Ist das Entstehen von Minusstunden ausschließlich der Risikosphäre des Arbeitgebers zuzuordnen, sind die Minusstunden als Ausdruck fehlender Arbeitsmöglichkeiten auf Arbeitgeberseite, ist die Verrechnung ausgeschlossen. In diesen Fällen erhält der Arbeitnehmer seine Vergütung aufgrund eines Entgeltfortzahlungstatbestandes, da sich der Arbeitgeber gegenüber dem arbeitswilligen Arbeitnehmer im Annahmeverzug befindet (vgl. BAG Urteil vom 26.01.2011, 5 AZR 819/09).
In Fällen, in denen eine regelmäßige Verteilung der Arbeitszeit nicht erfolgt und die Arbeit flexibel durch Abruf geleistet wird, ist es Sache des Arbeitgebers, die Soll-Arbeitszeit (durch Abruf) tatsächlich auszuschöpfen. Tut er dies nicht, so ist nicht von einem freiwilligen Entstehen der Minusstunden auszugehen mit der Folge, dass in der monatlichen Vergütung eine Vorschusszahlung nicht gesehen werden kann. Dies berechtigt dann den Arbeitgeber nicht, einen Abzug für Minusstunden vorzunehmen.
* verstetigtes Arbeitsentgelt: Bestimmung des Monatseinkommen unter Berücksichtigung der tatsächlich geleisteten Arbeitsstunden
Geltung von Ausschlussfristen
Ist der Saldo eines Arbeitszeitkontos durch den Arbeitgeber bereits anerkannt, was in der Regel durch die Bestätigung des Arbeitgebers auf dem Arbeitszeitkonto geschieht, so wird nicht nur der Saldo streitlos gestellt, sondern auch der Vergütungsanspruch anerkannt. Stellt eine Lohnabrechnung bereits ein Anerkenntnis des Vergütungsanspruch dar, so ist in dem Arbeitszeitkonto nur eine andere Form des Vergütungsanspruches zu erkennen, der nicht mehr des besonderen Schutzes von Ausschlussfristen bedarf (vgl. BAG, Urteil vom 28.07.2010, 5 AZR 521/09).
Praxistipp
Es ist sicherzustellen, dass der Arbeitgeber in Fällen, in denen eine flexible Arbeitszeitgestaltung möglich ist, den Abruf der Soll-Arbeitszeit dokumentiert, da andernfalls die Zahlungen nicht als Vorschussleistungen bewertet werden können und daher ein Verrechnungsanspruch ausscheidet.

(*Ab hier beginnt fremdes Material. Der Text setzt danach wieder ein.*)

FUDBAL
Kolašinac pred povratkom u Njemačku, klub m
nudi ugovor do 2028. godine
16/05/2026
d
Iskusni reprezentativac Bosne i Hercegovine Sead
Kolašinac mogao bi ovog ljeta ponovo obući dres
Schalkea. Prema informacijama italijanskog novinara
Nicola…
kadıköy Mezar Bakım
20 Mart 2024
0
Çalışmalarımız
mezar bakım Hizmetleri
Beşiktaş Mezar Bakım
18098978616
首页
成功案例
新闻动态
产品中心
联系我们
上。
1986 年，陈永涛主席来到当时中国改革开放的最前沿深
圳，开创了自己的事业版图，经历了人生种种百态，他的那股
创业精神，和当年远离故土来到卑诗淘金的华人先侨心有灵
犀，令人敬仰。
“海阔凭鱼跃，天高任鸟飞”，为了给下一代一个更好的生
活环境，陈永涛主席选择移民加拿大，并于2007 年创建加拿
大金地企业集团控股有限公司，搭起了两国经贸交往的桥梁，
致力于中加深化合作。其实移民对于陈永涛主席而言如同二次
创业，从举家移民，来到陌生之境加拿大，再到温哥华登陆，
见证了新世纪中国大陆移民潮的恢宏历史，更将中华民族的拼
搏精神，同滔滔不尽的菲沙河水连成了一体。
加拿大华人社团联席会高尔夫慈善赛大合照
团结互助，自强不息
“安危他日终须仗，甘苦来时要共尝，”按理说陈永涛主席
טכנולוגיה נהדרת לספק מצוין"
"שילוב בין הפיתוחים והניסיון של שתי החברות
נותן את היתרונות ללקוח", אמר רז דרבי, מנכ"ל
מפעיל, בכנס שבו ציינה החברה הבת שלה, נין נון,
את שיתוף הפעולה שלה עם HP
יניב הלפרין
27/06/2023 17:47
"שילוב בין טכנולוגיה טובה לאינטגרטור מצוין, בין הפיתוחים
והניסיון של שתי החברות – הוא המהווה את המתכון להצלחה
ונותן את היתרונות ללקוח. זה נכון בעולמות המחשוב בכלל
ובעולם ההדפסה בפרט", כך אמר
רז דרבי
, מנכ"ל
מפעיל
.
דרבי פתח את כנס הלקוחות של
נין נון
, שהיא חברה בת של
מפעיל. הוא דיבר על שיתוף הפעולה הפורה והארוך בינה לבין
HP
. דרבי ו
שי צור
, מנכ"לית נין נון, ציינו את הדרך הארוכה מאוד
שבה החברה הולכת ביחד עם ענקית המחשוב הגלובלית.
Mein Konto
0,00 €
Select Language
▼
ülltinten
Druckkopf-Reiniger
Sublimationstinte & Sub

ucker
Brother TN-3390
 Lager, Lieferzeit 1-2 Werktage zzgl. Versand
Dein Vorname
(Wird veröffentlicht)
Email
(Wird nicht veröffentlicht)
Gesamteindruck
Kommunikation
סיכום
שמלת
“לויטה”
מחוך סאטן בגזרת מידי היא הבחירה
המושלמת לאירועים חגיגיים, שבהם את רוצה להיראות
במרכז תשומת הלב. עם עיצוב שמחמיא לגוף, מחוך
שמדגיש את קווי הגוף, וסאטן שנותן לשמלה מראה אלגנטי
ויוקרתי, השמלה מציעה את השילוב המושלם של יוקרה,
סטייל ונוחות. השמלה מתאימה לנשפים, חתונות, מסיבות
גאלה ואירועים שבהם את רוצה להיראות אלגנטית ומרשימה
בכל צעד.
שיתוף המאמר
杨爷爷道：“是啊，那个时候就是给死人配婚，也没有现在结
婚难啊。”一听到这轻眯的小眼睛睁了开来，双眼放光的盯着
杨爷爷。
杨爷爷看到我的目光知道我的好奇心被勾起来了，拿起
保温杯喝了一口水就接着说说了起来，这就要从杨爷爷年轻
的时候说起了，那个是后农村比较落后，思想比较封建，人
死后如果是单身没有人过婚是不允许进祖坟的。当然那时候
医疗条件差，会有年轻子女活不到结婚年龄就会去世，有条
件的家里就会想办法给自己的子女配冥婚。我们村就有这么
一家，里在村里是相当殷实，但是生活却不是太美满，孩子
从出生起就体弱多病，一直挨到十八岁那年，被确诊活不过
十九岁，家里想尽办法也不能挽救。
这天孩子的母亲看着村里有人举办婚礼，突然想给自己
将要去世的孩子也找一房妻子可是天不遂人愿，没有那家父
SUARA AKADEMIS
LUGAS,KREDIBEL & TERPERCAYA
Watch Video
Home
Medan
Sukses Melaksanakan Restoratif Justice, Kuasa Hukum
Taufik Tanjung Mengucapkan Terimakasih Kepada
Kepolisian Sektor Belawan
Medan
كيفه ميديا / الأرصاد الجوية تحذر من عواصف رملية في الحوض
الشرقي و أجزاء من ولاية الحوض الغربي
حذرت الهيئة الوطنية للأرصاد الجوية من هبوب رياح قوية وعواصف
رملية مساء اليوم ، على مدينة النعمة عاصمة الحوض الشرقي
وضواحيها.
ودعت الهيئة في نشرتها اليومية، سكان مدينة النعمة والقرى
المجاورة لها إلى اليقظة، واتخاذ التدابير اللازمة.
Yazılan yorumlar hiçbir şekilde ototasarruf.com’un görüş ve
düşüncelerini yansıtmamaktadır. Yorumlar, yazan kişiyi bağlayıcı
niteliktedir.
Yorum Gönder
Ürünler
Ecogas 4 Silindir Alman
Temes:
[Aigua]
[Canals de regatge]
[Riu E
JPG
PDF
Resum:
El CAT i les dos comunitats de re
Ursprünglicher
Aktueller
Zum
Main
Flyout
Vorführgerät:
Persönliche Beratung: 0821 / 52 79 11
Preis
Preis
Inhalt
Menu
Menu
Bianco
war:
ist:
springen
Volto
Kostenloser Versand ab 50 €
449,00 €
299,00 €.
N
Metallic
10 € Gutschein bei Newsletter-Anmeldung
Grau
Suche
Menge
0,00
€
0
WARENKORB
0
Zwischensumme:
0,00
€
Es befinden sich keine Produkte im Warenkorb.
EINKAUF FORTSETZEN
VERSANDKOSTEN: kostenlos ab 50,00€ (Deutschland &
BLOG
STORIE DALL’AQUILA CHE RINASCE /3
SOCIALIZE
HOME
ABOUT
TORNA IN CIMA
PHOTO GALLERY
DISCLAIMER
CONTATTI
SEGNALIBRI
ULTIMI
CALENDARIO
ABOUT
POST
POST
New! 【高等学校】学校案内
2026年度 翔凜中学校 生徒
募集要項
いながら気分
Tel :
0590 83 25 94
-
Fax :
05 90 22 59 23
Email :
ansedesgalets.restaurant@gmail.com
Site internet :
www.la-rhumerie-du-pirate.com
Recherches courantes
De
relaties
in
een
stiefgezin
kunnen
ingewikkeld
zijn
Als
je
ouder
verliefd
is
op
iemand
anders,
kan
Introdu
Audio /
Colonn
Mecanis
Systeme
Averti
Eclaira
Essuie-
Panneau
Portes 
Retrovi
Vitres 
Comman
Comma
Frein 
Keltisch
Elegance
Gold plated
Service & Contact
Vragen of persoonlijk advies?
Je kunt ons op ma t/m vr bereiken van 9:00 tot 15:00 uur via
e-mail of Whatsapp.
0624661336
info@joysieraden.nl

Im Arbeitsvertrag sollte eine Regelung enthalten sein, die feststellt, dass es sich bei der Aufnahme von Minusstunden in ein Zeitkonto um vorweggenommenen Freizeitausgleich handelt, ohne dass dies zum Ausgleich eines bereits vorhandenen Guthabens erfolgt.
Ferner ist zu regeln, dass ein solcher Freizeitausgleich im Rahmen der betrieblichen Möglichkeiten im Vorwegwege durch den Arbeitnehmer genommen werden kann und die darin liegende Vorwegleistung mit späteren Vergütungsforderungen des Arbeitgebers verrechnet werden kann.